To the average educator, the pace at which new technologies appear may be overwhelming. The 2011 Horizons report has narrowed down the number of technologies judged most likely to impact teaching, learning, and creative inquiry in higher education over the next 4 years, from a list of 50 to a more manageable top 6.



  • a downloadable PDF file ;  published annually, 2011 version is 37 pages;
  • has a Table of Contents for easy perusal


  • primary focus in on  the use of the technologies in colleges & university; higher education, institutional
  • framework on which emerging technologies are judged is centred on 4 key trends and 4 key challenges to implementation
  • 6 technologies were chosen out of a list of 50 identified for adoption between 2011-2015:
    • e-books, mobiles, augmented reality, game-based learning, gesture based computing, learning analytics
  • organized in chapters of Time-to-Adoption time frames: 1 year, 2-3 years, 4-5 years; each time frame containing 2 technologies (in the order listed above)
  • each technology is given:
    •  an overview,
    • relevance for Teaching, Learning, Research, or Creative Inquiry,
    • use of technology in practice, & further reading
  • a dynamic online version of the Horizon report may be found at: http://navigator.nmc.org)

Authors of the Report:

  • a  focused collaboration between the EDUCAUSE Learning Initiative (ELI) (a community of higher education institutions and organizations committed to advancing learning through information technology (IT) innovation) and the New Media Consortium (globally focused not-for-profit consortium dedicated to the exploration and use of new media and new technologies.)
  •  produced by a diverse group of 42 people w/ range of backgrounds, nationalities, & interests including education, technology, & business
  • qualitative research process using 1°, 2° references, articles, and  trend reports on technological innovations
  • part of a longitudinal study initiated in 2002
  • used a modified Delphi process to determine final list of 6 technologies

NB. Delphi is a systematic, interactive forecasting method which relies on a panel of experts based on the principle that forecasts (or decisions) from a structured group of individuals are more accurate than those from unstructured groups http://en.wikipedia.org/wiki/Delphi_method


This report concerns the use of emerging technologies by global college/ university level instructors and students primarily in the  ‘classroom’ (virtual or otherwise), as opposed to the larger business of implementation, development, and support. Some of the “Further Reading” links do branch out to business, training, museum, health and art areas, however, and it does a very good job describing how can the technologies can be used in higher education.    For example, the “Relevance” section includes real applications in action around the globe, examples of uses within different curricular areas, and active links to collections of resources gathered by the bookmarking service formally known as del.icio.us.

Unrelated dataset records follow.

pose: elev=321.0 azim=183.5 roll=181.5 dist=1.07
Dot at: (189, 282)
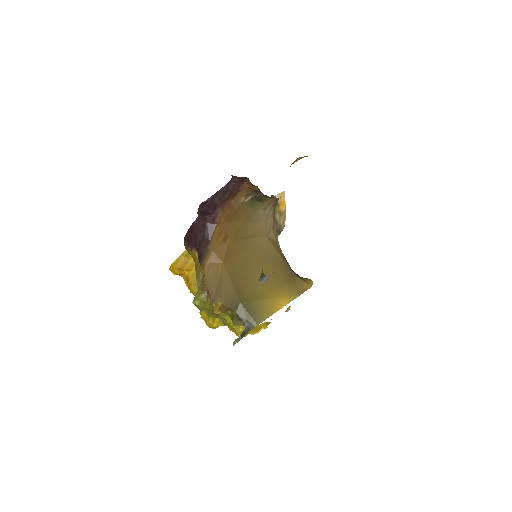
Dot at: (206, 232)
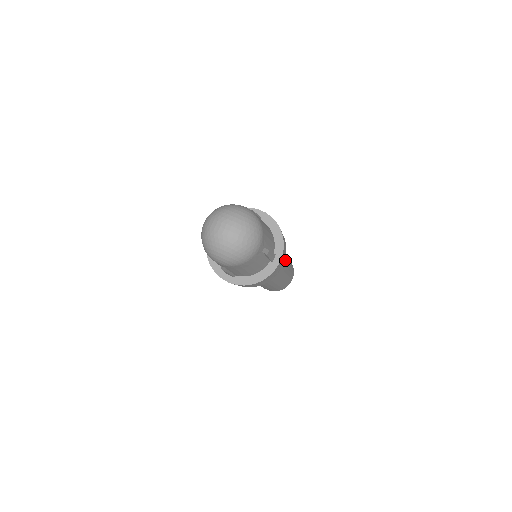
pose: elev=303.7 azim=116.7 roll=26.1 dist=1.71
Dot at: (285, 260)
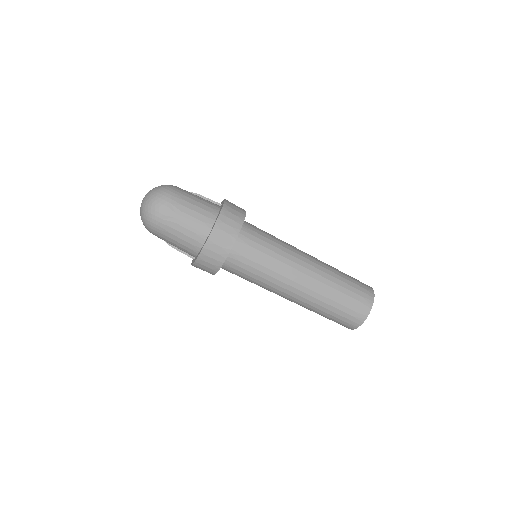
Dot at: (299, 264)
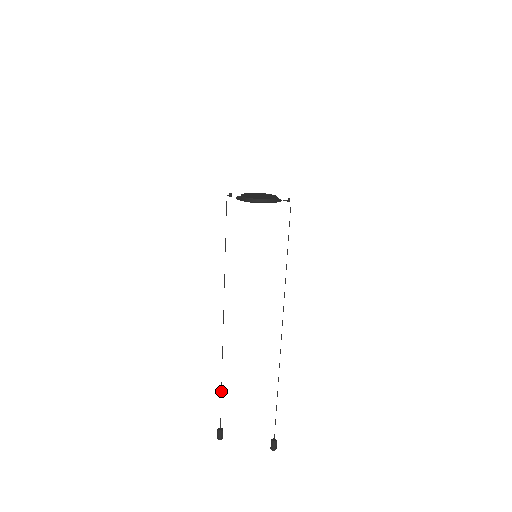
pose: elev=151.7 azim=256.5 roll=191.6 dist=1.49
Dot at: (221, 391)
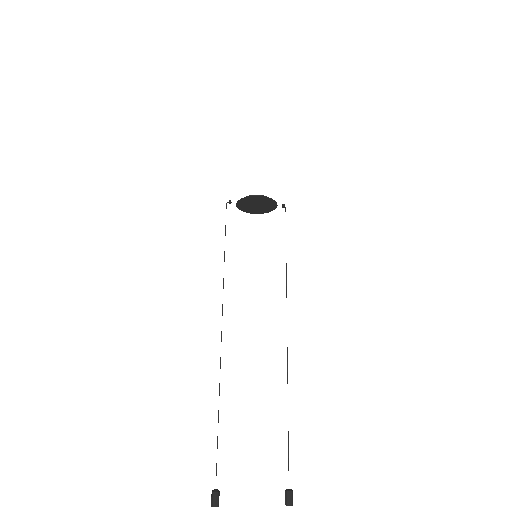
Dot at: occluded
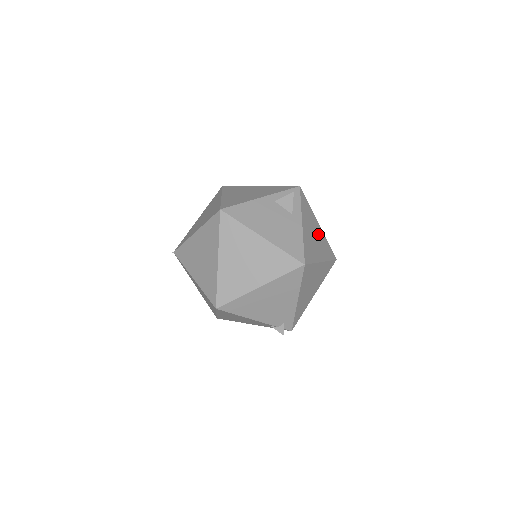
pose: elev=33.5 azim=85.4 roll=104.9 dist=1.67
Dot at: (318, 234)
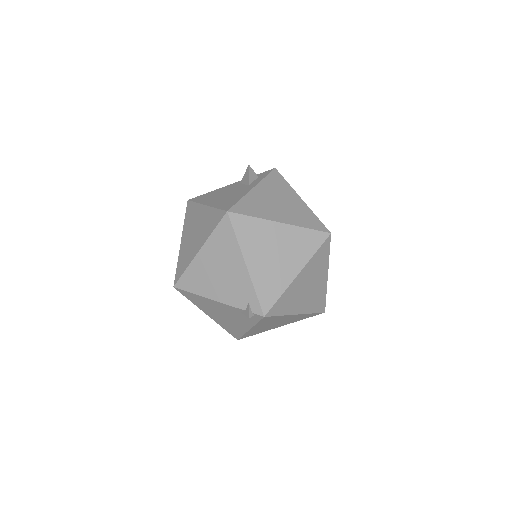
Dot at: (291, 204)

For me, some of the most important aspects of this report is that it was collaborated on by a credible group of people who employed a rigorous process to rank a few key technologies, which seems more reliable than some sole writer voicing their opinion on the future. Its focus is global and is based on research, articles, and interviews. However, there is little to no time spent on the economics of implementation, nor on other aspects of investment, other than probability of adoption over several time frames. As well, the qualitative research process did not seem to include statistics or numerical analyses, which might be of interest to venture-oriented readers.

In terms of seeking out future reports, I am attracted to a web-base format that would be updated rather than a static published report, and  have bookmarked the Horizon Project Navigator, a dynamic and interactive library of the examples and projects used in creating these reports. I will also download the NMC  Horizon 2011 K-12 Edition of the report, as that is the area I am most interested in, and am considering presenting some of these technologies to our staff at the next pro-d day.